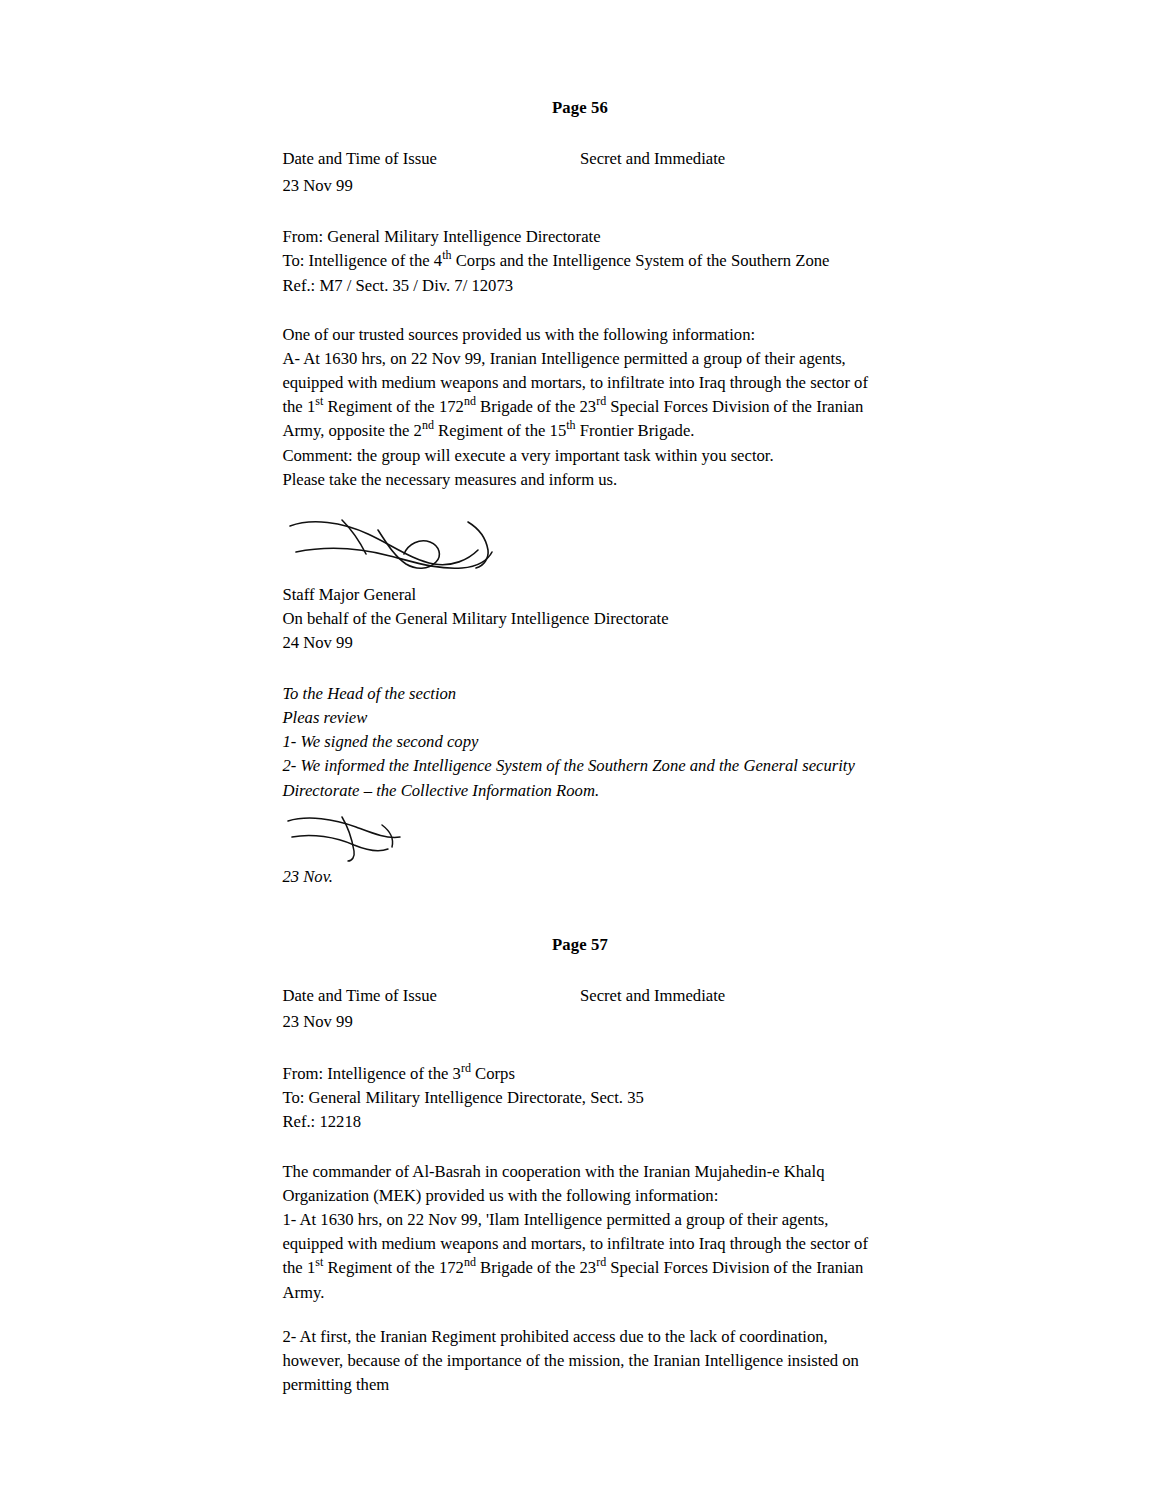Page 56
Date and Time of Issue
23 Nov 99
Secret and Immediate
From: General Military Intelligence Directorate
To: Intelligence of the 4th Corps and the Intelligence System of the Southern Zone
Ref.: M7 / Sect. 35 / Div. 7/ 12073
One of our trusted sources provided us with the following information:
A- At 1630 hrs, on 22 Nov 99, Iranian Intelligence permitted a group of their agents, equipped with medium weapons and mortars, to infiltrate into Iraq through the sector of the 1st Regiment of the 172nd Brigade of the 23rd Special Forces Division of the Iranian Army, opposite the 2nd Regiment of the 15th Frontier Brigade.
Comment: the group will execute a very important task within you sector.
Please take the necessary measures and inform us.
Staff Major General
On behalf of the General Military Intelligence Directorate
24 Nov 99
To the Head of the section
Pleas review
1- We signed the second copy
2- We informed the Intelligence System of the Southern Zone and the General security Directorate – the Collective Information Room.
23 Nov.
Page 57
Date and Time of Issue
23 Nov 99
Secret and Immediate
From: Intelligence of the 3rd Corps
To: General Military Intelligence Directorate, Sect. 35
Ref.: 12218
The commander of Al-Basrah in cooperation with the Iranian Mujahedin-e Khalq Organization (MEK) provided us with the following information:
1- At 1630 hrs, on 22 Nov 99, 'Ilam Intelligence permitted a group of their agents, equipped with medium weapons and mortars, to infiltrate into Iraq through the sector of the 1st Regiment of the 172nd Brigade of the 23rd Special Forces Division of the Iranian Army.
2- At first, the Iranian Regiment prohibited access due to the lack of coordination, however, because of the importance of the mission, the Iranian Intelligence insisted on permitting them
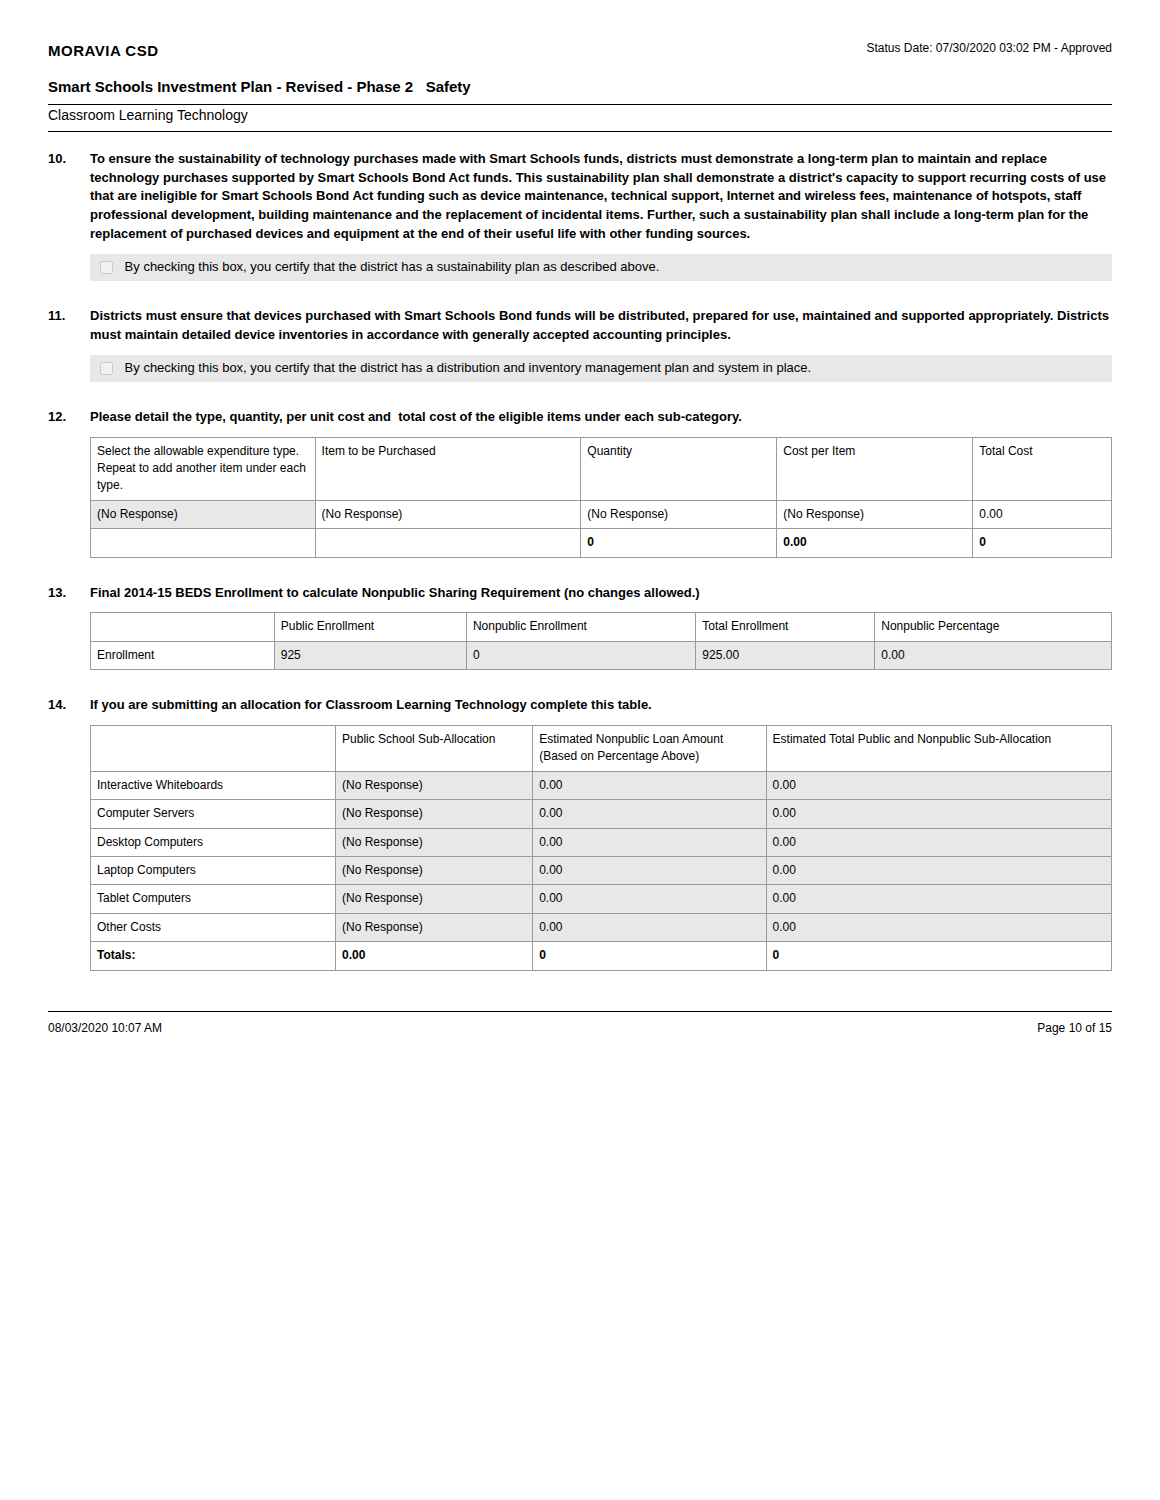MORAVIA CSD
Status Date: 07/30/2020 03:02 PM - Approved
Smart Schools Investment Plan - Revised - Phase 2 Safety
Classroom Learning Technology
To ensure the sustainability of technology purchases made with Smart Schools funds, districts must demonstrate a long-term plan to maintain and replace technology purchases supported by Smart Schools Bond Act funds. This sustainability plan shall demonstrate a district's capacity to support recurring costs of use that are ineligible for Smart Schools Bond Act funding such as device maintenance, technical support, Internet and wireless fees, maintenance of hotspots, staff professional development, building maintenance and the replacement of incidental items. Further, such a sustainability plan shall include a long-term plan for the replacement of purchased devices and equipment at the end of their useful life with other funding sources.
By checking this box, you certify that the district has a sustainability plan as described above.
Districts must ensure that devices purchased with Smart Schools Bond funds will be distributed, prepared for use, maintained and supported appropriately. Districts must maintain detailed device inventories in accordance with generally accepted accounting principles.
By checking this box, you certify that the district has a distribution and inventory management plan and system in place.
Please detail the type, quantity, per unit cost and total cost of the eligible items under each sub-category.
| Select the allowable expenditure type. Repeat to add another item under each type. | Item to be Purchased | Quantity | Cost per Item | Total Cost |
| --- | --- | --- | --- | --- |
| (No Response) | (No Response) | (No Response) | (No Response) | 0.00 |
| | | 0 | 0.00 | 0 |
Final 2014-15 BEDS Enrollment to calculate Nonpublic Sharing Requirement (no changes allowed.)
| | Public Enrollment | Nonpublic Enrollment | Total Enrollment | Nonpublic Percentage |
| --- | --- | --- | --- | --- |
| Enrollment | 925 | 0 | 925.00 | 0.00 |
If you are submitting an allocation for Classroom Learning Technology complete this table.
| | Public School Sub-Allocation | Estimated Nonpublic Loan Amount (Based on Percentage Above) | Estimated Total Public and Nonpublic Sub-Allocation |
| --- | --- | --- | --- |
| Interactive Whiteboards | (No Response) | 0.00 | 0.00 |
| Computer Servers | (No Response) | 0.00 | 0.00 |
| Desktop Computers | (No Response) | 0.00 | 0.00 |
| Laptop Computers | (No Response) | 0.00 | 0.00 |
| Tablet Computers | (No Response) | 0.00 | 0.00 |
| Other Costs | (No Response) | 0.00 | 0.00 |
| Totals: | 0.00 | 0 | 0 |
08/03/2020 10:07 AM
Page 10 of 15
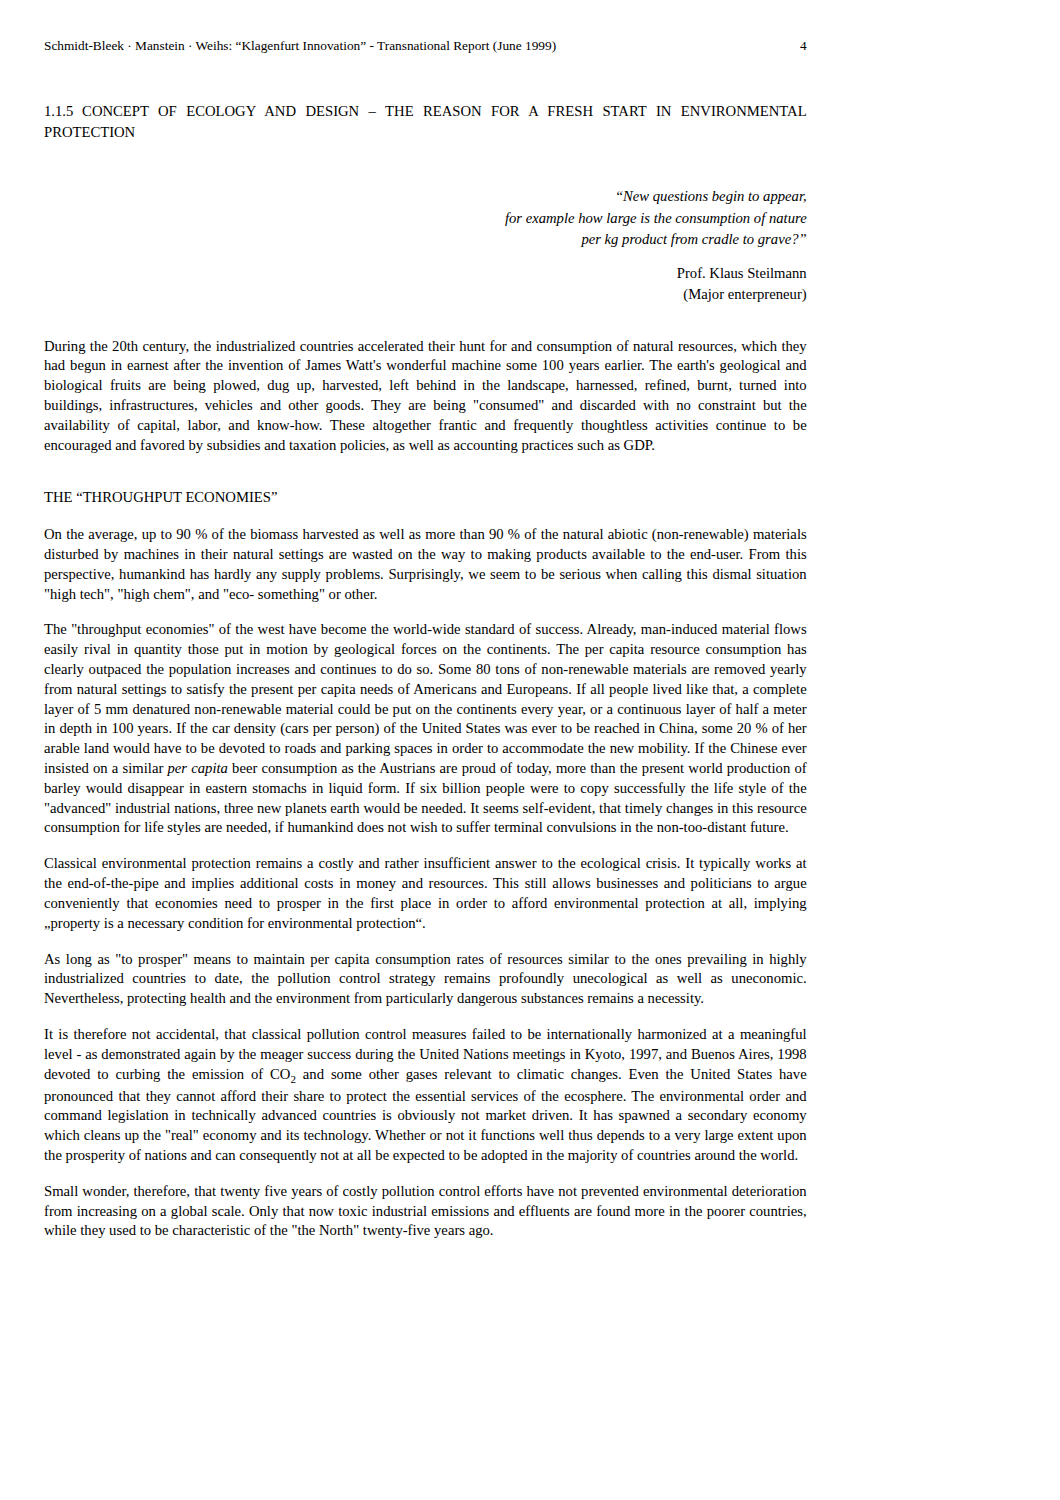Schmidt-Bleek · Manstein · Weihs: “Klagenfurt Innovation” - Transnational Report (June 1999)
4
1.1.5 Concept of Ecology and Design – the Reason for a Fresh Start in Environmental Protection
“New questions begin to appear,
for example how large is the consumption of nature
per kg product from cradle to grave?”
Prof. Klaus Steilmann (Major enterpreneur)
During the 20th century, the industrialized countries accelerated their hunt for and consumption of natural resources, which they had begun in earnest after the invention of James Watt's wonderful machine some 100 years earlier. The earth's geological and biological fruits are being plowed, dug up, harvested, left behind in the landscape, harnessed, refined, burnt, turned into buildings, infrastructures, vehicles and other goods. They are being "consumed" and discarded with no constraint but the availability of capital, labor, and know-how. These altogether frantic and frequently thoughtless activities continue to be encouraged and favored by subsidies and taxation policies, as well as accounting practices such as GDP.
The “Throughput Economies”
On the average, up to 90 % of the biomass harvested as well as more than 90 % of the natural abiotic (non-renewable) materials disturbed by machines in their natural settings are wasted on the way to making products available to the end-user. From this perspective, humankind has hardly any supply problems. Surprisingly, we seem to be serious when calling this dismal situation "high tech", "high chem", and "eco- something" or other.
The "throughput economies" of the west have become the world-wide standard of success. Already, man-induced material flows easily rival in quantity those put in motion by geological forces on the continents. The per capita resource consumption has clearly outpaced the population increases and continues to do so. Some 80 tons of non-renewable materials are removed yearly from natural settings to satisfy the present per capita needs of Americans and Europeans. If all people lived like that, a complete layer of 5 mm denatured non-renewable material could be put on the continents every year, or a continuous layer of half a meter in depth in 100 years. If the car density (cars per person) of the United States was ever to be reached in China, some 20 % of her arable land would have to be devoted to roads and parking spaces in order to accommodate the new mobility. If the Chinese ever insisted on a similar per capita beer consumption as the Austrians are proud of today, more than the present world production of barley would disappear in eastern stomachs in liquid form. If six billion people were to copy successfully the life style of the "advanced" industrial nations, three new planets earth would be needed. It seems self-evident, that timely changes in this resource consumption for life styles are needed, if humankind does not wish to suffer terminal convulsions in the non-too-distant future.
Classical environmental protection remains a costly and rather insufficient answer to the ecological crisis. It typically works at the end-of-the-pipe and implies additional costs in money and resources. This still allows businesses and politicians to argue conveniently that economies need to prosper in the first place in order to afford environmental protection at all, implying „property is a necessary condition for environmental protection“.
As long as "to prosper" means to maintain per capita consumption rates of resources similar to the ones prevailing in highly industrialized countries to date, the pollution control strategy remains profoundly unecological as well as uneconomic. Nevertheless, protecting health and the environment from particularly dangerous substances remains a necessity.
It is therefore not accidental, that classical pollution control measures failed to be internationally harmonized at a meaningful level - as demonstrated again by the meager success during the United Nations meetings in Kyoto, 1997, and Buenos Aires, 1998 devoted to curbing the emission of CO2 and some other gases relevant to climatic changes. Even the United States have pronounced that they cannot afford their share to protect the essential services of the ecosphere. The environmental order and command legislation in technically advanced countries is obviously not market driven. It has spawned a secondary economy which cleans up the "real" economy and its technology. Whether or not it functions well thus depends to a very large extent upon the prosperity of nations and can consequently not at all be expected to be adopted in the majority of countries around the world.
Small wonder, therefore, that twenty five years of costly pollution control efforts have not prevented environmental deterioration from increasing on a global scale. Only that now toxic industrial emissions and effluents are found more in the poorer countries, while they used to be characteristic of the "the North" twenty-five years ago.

=======

EXERCISE DETAILS. Reproduce only the lines from the beginning of the data through the line that contains "Ref.: 12218", both included, and please drop the pictures.

EXERCISE OUTPUT.
Page 56
Date and Time of Issue
23 Nov 99
Secret and Immediate
From: General Military Intelligence Directorate
To: Intelligence of the 4th Corps and the Intelligence System of the Southern Zone
Ref.: M7 / Sect. 35 / Div. 7/ 12073
One of our trusted sources provided us with the following information:
A- At 1630 hrs, on 22 Nov 99, Iranian Intelligence permitted a group of their agents, equipped with medium weapons and mortars, to infiltrate into Iraq through the sector of the 1st Regiment of the 172nd Brigade of the 23rd Special Forces Division of the Iranian Army, opposite the 2nd Regiment of the 15th Frontier Brigade.
Comment: the group will execute a very important task within you sector.
Please take the necessary measures and inform us.
Staff Major General
On behalf of the General Military Intelligence Directorate
24 Nov 99
To the Head of the section
Pleas review
1- We signed the second copy
2- We informed the Intelligence System of the Southern Zone and the General security Directorate – the Collective Information Room.
23 Nov.
Page 57
Date and Time of Issue
23 Nov 99
Secret and Immediate
From: Intelligence of the 3rd Corps
To: General Military Intelligence Directorate, Sect. 35
Ref.: 12218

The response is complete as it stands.